Hitler in realtà lo detestava, lo definiva “un maiale”. Il “Fuhrer” credeva che la sua arte, votata prima all’impressionismo per poi virare verso l’espressionismo, fosse “distante dal popolo”, troppo complessa insomma, troppo eterea, tanto che la sua “La vita di Cristo” fu il fulcro della famigerata mostra “Arte degenerata” del 1937 a Monaco.

Nel 1941 addirittura la Camera di Belle Arti del Reich impose a Nolde di non poter vendere opere o organizzare mostre senza una autorizzazione; cosa che nelle proprie memorie interpreterà come un divieto assoluto di dipingere, denunciando anche “visite” a sorpresa della Gestapo nel suo studio.

In quel periodo Nolde realizzò in gran segreto una serie di piccoli dipinti ad olio che chiamò “Unpainted Pictures”, celebrate nel 1968 dal best seller di Siegfried Lenz “Lezione di tedesco” che ancora oggi è obbligatorio leggere nelle scuole tedesche.

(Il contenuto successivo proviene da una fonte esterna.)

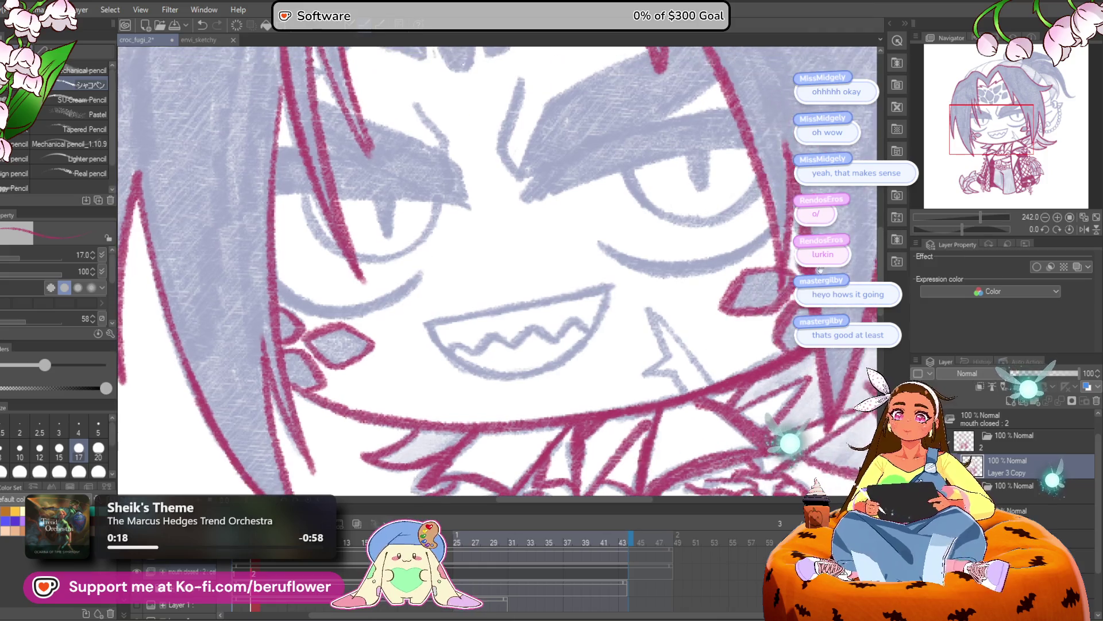
left_click_drag(965, 225, 956, 225)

Il libro di Lenz, evidentemente ispirato a Nolde, fu fondamentale per il revisionismo della figura del pittore danese, dato che finì in mano a una generazione, quella appunto della fine degli anni ’60, in totale rivolta contro quella dei genitori che aveva permesso gli atroci fatti avvenuti durante la seconda guerra mondiale. Così gli “Unpainted Pictures” di Nolde vennero eletti a simbolo della resistenza artistica alla politica di Hitler.

Tutto questo fino al 2013, quando Christian Ring venne messo alla direzione della fondazione Ada ed Emil Nolde e durante i lavori per una mostra commemorativa scoprì la bellezza di circa 25 mila documenti che raccontavano una storia quasi diametralmente opposta a quella conosciuta dal popolo tedesco.

Ring decise di renderli noti, non farlo secondo lui sarebbe stato come rendersi complice di quello che in una intervista con il New York Times descrive come un “riciclaggio della reputazione”. Perché in effetti quei documenti altro non fanno che confermare tutti i sospetti attorno alla figura di Nolde: si, era un convinto sostenitore del partito nazista, così come confermato dalla svastica fieramente esposta fuori dal balcone di casa e sperava addirittura di essere nominato artista ufficiale, e anche se Hitler non era un grande amante dell’impressionismo. Nolde vantava fan come Goebbels e in parecchi di quei documenti manifesta la totale approvazione per l’allontanamento degli ebrei dalla Germania, nonché spietate critiche a molti colleghi ebrei.

Dopo la sua morte, avvenuta nel 1956, la Fondazione Nolde aveva esposto le “Unpainted Pictures” in una stanza speciale del museo e strappato passaggi antisemiti dalle nuove edizioni delle sue memorie. Nel 1963, un libro sulle “Unpainted Pictures” dell’eminente storico dell’arte tedesco Werner Haftmann, affermava falsamente che Nolde si era allontanato dal nazismo nel 1943.

Aya Soika, professoressa di storia dell’arte al Bard College di Berlino, aveva scritto nel 2003 alla Fondazione perché era venuta in possesso di documenti che rappresentavano un’altra macchia nella reputazione del pittore: l’aver segnalato al ministero della propaganda il collega Max Pechstein come ebreo. Quella email, che non aveva avuto risposta, venne ritrovata tra quei 25 mila documenti che servivano a coprire l’oscuro passato di Nolde. Nel 2016 la fondazione non potè fare a meno di ammettere gli “errori di giudizio” commessi in passato, aggiornare i testi della mostra permanente ospitata nei suoi spazi e digitalizzare e rendere pubblica online tutta la documentazione che smascherava il revisionismo compiuto sulla figura di Nolde.